If you want to learn more about page rank with less math, then this is very good tutorial on basic matrix operations. I recommend it for everyone who has little math background but wants to dive into ranking algorithms.
This is the paper that you need: http://infolab.stanford.edu/~backrub/google.html (If you do not recognise the names of the authors, you will find more information about them here: http://www.google.com/corporate/execs.html).
The symbols used in the document, are described in the document in lay English.
Thanks for making me google this.
"The $25,000,000,000 Eigenvector: The Linear Algebra Behind Google". from Rose-Hulman is a bit out of date, because now Page Rank is the $491B linear algebra problem. I think the paper is very well written.
"Programming Collective Intelligence" has a nice discussion of Page Rank as well.
Duffymo posted the best refernce in my opinion. I studied the page rank algorithm in my senior undergrad year. Page rank is doing the following:
Define the probability of transitioning from site u to v where the there is an outgoing link to v from u to be
1/u_{n} where u_{n} is the number of out going links from u.
Assume the markov chain defined above is irreducible (this can be enforced with only a slight degradation of the results)
Google uses a slight variation on the power method to find the stationary distribution (the power method finds dominant eigenvalues). Other than that there is nothing to it. Its rather simple and elegant and probably one of the simplest applications of markov chains I can think of, but it is wortha lot of money!
So all the pagerank algorithm does is take into account the topology of the web as an indication of whether a website should be important. The more incoming links a site has the greater the probability of a random particle spending its time at the site over an infinite amount of time.
You might also want to read the introductory tutorial on the mathematics behind the construction of the Pagerank matrix written by David Austin's entitled How Google Finds Your Needle in the Web's Haystack; it starts with a simple example and builds to the full definition.
If you are serious about developing an algorithm for a search engine, I'd seriously recommend you take a Linear Algebra course. In the absence of an in-person course, the MIT OCW course by Gilbert Strang is quite good (video lectures at http://ocw.mit.edu/OcwWeb/Mathematics/18-06Spring-2005/VideoLectures/).

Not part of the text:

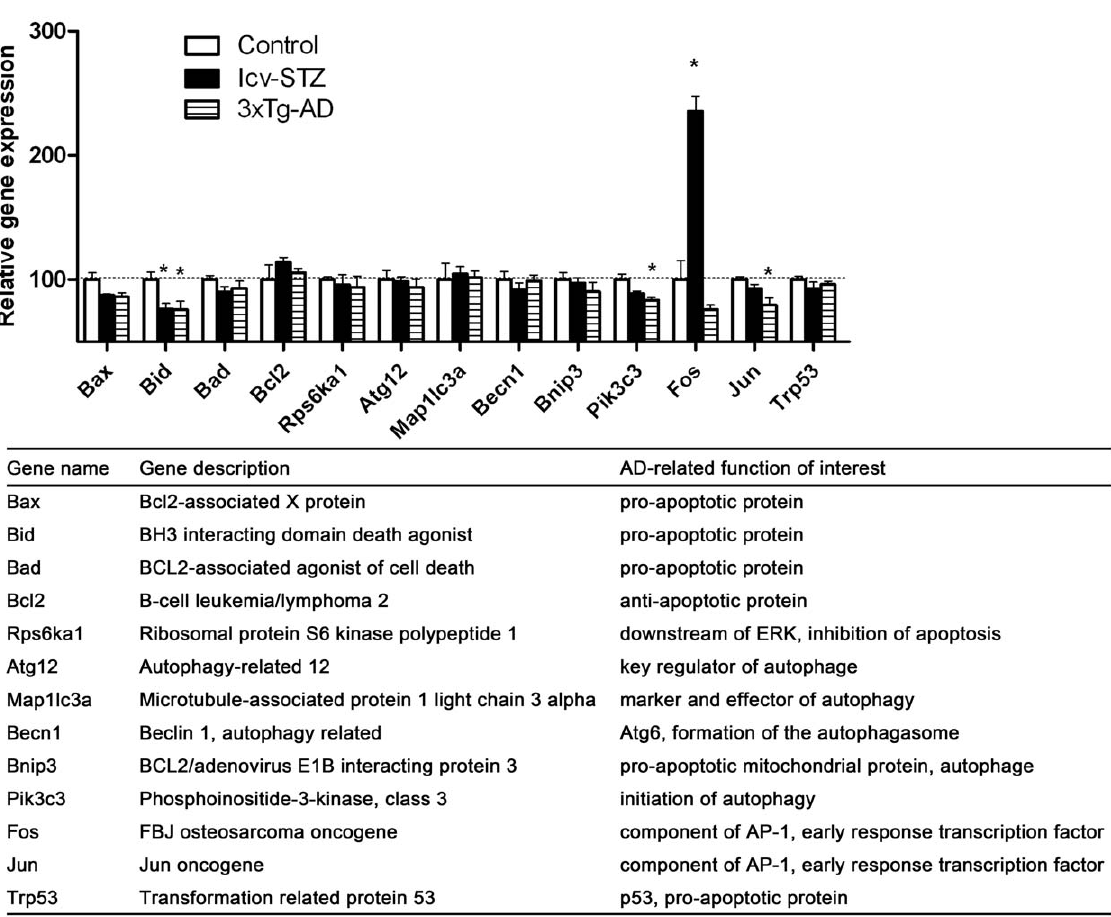
Figure 5. Expressions of apoptosis- and autophagy-related genes and transcription factors in the hippocampus.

A class like this would certainly allow you to understand the mathematical symbols in the document you provide-- there's nothing in that paper that wouldn't be covered in a first-year Linear Algebra course.
I know this isn't the answer you are looking for, but it's really the best option for you. Having someone try to explain the individual symbols or algorithms to you when you don't have a good grasp of the basic concepts isn't a very good use of anybody's time.